The wedding may have been hurried, held a mere three months after the engagement, in the last gasps of summer during September. It may taken place in total secret, in the dead of night, in fact, but that didn't stop Sirius, the Best Man, from taking his Animagus form and using his licking tongue to break up Lily from sharing another chaste peck on the lips with her new husband. Lily's giggle tinkled like bells; it was quickly drowned out by the applause and hearty Huzzahs from Fleamont and Euphemia, the latter now quite drawn and gaunt (her mother-in-law would ultimately pass just over a month later).

Dumbledore glanced between the newlywed couple from where he had happily presided. The only other guests present were Lily's parents and Remus Lupin, home from the front, with Mary MacDonald, Lily's Maid of Honor, on his arm. Both of James and Lily's friends came dashing forward to shake their hands and offer congratulations, well wishes.

Lily tried not to scan sadly in the vain hope that another person might have shown up: her own sister. She had sent an invitation to Tuney, even as a small part of her knew her sister wouldn't be coming, not even to politely return the favor of when she had attended (with James as her date) Petunia's wedding to one Vernon Dursley.

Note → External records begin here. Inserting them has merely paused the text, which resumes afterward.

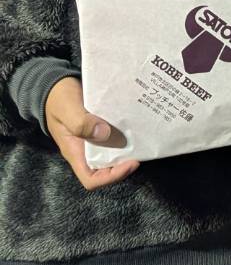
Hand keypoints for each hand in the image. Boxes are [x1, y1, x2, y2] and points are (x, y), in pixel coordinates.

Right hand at [44, 76, 138, 190]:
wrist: (55, 85)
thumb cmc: (58, 99)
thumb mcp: (67, 109)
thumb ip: (81, 123)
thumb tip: (104, 134)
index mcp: (75, 152)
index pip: (91, 179)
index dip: (112, 177)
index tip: (131, 163)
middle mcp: (85, 150)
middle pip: (105, 170)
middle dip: (124, 164)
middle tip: (142, 148)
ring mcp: (92, 140)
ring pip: (112, 154)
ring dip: (127, 150)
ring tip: (142, 138)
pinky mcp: (99, 128)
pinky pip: (113, 138)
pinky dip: (125, 136)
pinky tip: (135, 126)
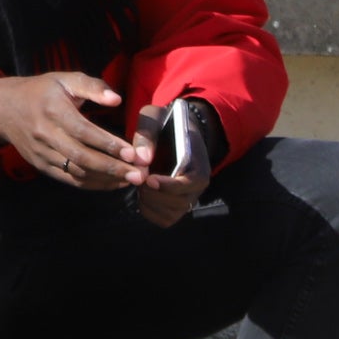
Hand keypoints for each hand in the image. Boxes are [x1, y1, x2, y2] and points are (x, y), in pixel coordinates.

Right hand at [0, 71, 150, 189]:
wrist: (4, 109)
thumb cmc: (41, 91)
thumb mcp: (65, 79)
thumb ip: (92, 86)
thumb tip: (116, 99)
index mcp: (53, 110)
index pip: (84, 132)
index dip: (109, 144)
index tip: (133, 153)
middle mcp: (46, 134)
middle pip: (82, 157)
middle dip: (113, 168)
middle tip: (139, 174)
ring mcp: (42, 153)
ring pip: (76, 172)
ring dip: (106, 179)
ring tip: (130, 180)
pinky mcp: (41, 166)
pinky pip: (68, 179)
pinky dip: (92, 184)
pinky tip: (111, 183)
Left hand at [129, 102, 209, 227]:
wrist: (172, 132)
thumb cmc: (165, 124)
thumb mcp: (154, 118)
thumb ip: (147, 134)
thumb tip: (142, 160)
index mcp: (199, 164)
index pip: (190, 184)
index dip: (169, 186)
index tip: (149, 179)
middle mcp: (197, 186)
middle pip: (179, 203)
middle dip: (154, 194)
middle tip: (138, 178)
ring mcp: (188, 198)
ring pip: (170, 214)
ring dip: (150, 202)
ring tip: (140, 183)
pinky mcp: (176, 207)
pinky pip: (163, 219)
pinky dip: (148, 210)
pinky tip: (143, 193)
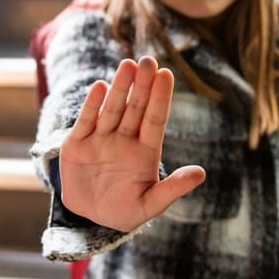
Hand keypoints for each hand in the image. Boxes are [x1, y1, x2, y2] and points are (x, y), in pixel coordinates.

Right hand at [59, 56, 205, 231]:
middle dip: (142, 85)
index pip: (155, 119)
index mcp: (145, 152)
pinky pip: (86, 120)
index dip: (160, 98)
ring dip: (119, 87)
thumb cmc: (124, 211)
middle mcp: (124, 140)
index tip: (166, 75)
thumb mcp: (150, 205)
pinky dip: (92, 105)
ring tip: (127, 65)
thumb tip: (201, 173)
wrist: (88, 218)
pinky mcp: (77, 143)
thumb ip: (173, 189)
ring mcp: (100, 139)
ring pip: (112, 108)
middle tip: (148, 60)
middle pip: (135, 108)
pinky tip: (100, 87)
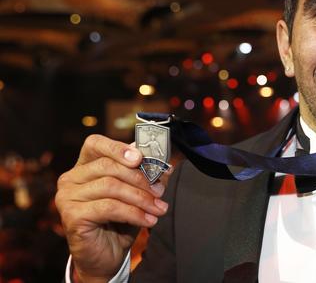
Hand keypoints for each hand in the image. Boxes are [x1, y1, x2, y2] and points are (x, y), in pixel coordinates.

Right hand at [55, 135, 168, 281]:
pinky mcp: (72, 216)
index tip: (140, 157)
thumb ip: (145, 175)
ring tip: (158, 209)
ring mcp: (67, 197)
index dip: (118, 147)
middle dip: (140, 178)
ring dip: (141, 198)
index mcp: (84, 167)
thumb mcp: (136, 194)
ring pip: (111, 186)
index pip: (95, 144)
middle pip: (108, 166)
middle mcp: (71, 179)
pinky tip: (148, 220)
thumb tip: (162, 161)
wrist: (106, 256)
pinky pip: (109, 207)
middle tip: (160, 192)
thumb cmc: (119, 222)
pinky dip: (134, 213)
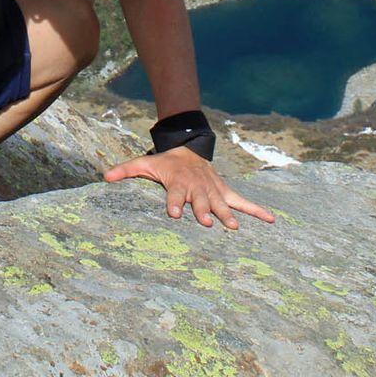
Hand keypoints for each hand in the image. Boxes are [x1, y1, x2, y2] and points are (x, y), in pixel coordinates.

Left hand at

She had tried to hide her sadness, but James had still tried to comfort his bride. He'd reminded her that he had a boycott too: Peter Pettigrew, one of his best mates, was also missing.

And there was one other person Lily would have liked to see attend her nuptials, in a more perfect world than this. But she knew, even if he wasn't a Death Eater, Severus would probably clung to his principles as an excuse to sit out the wedding of his best friend, in protest over her choice of groom.

Even on the happiest day of her life, Lily let out a melancholy sigh. No matter. It was pointless now. As she now turned to her husband, looping a hand around his neck to reach up and kiss him soundly, the new Mrs. Potter decided she would not apologize for finding her happiness. What's more, she would do everything in her power to keep that happiness as James sank into her kiss and gathered her in his arms to hold her close.

She had no more doubts. There was only James, and the scent of the dying roses and lilies in her wedding bouquet, now tossed over her shoulder to land in Mary's grasp before then tumbling to rest at the foot of the altar.